▶ [Given records]
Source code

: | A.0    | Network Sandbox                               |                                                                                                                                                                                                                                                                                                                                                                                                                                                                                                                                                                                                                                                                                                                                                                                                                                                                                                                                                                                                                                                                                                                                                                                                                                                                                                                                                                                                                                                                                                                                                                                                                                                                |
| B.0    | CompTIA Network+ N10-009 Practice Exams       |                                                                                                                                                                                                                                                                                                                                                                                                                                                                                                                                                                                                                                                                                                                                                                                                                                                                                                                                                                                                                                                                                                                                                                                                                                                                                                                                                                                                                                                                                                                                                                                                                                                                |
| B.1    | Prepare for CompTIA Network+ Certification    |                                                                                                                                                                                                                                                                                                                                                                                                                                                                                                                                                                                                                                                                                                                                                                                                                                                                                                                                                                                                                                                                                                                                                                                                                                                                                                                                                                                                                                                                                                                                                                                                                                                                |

* * *

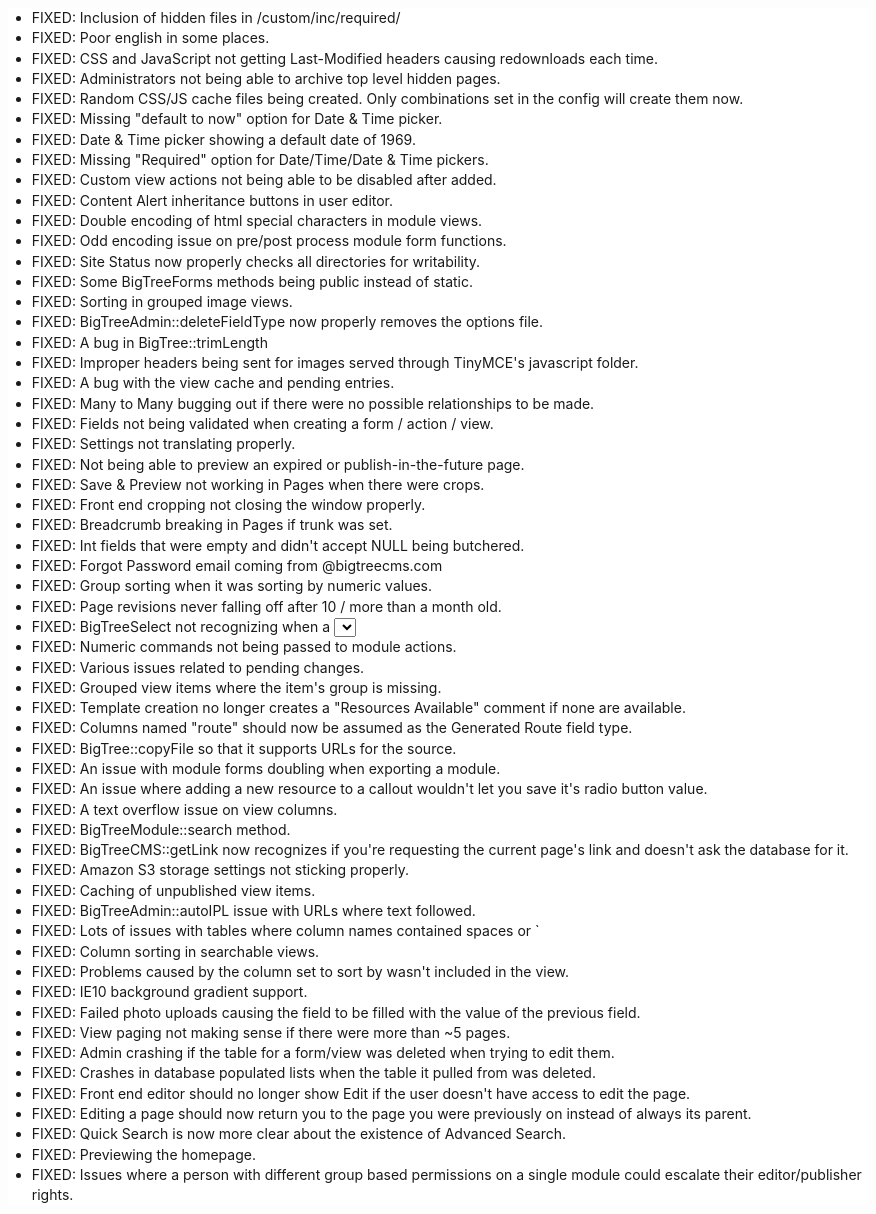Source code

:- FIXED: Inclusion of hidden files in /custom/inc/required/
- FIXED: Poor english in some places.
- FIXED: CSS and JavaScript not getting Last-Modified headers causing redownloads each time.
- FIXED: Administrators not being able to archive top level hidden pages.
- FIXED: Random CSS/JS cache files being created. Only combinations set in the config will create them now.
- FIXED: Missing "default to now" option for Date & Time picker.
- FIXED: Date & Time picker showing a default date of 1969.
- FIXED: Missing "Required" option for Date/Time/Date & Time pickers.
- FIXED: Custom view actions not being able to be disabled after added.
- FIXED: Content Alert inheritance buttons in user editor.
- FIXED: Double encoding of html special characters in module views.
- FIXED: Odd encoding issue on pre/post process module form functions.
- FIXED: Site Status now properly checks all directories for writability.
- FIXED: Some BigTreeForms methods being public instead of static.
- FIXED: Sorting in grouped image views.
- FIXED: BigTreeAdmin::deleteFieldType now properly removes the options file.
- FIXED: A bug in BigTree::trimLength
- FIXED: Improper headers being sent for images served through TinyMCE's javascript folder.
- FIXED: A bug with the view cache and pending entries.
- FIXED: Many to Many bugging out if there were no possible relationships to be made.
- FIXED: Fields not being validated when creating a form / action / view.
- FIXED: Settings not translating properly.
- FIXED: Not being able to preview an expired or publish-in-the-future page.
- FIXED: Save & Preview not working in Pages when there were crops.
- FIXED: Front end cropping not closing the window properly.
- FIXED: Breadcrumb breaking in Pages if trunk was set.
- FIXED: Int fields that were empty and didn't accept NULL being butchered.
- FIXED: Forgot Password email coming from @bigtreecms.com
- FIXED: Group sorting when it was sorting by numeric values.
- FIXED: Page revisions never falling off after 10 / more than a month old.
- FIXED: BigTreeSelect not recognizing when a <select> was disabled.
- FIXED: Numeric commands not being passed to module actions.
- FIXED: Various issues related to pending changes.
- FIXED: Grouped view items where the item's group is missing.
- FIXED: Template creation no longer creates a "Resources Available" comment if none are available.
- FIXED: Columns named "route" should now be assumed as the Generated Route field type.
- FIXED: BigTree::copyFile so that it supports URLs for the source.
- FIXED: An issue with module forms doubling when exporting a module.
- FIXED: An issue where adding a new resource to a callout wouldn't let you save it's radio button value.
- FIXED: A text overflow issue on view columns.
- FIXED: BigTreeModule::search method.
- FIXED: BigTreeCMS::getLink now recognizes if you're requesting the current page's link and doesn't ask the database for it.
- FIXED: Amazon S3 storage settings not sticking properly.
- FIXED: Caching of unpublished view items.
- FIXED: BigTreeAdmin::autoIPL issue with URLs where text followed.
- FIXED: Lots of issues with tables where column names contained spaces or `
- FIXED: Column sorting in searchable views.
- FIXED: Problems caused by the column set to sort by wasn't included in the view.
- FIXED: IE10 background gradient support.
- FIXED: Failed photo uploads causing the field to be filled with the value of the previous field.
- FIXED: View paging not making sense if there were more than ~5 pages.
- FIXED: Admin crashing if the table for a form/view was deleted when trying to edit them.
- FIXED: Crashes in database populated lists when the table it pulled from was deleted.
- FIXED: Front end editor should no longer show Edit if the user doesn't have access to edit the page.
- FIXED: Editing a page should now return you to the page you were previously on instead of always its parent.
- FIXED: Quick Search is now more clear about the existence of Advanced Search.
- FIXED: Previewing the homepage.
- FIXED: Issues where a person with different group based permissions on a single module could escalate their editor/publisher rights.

* * *

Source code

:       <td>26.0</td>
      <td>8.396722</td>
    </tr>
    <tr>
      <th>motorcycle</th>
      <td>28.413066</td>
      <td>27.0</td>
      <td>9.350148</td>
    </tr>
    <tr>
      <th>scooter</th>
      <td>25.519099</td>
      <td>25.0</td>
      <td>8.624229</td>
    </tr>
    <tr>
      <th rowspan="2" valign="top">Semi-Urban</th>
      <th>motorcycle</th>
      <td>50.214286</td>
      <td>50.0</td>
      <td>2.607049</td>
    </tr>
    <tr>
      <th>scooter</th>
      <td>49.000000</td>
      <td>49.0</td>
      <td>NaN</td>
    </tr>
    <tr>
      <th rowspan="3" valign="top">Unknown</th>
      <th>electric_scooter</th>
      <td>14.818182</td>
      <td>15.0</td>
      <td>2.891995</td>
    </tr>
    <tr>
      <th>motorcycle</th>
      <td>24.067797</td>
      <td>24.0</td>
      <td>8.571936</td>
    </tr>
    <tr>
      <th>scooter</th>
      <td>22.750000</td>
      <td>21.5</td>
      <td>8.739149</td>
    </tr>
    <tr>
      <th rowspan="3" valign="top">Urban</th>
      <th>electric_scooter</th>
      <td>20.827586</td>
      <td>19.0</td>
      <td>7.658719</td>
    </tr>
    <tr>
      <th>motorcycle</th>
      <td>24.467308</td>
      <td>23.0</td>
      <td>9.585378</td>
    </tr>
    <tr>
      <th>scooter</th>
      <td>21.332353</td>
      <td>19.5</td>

▶ [Problem to work on]
Can you output the lines of the second item from the line containing "files in /custom/inc/required/" through the line containing "- FIXED: A bug with", both included, as a JSON list of strings with one string per line and no blank lines?

▶ [Output of the exercise]
[
  ":- FIXED: Inclusion of hidden files in /custom/inc/required/",
  "- FIXED: Poor english in some places.",
  "- FIXED: CSS and JavaScript not getting Last-Modified headers causing redownloads each time.",
  "- FIXED: Administrators not being able to archive top level hidden pages.",
  "- FIXED: Random CSS/JS cache files being created. Only combinations set in the config will create them now.",
  "- FIXED: Missing \"default to now\" option for Date & Time picker.",
  "- FIXED: Date & Time picker showing a default date of 1969.",
  "- FIXED: Missing \"Required\" option for Date/Time/Date & Time pickers.",
  "- FIXED: Custom view actions not being able to be disabled after added.",
  "- FIXED: Content Alert inheritance buttons in user editor.",
  "- FIXED: Double encoding of html special characters in module views.",
  "- FIXED: Odd encoding issue on pre/post process module form functions.",
  "- FIXED: Site Status now properly checks all directories for writability.",
  "- FIXED: Some BigTreeForms methods being public instead of static.",
  "- FIXED: Sorting in grouped image views.",
  "- FIXED: BigTreeAdmin::deleteFieldType now properly removes the options file.",
  "- FIXED: A bug in BigTree::trimLength",
  "- FIXED: Improper headers being sent for images served through TinyMCE's javascript folder.",
  "- FIXED: A bug with the view cache and pending entries."
]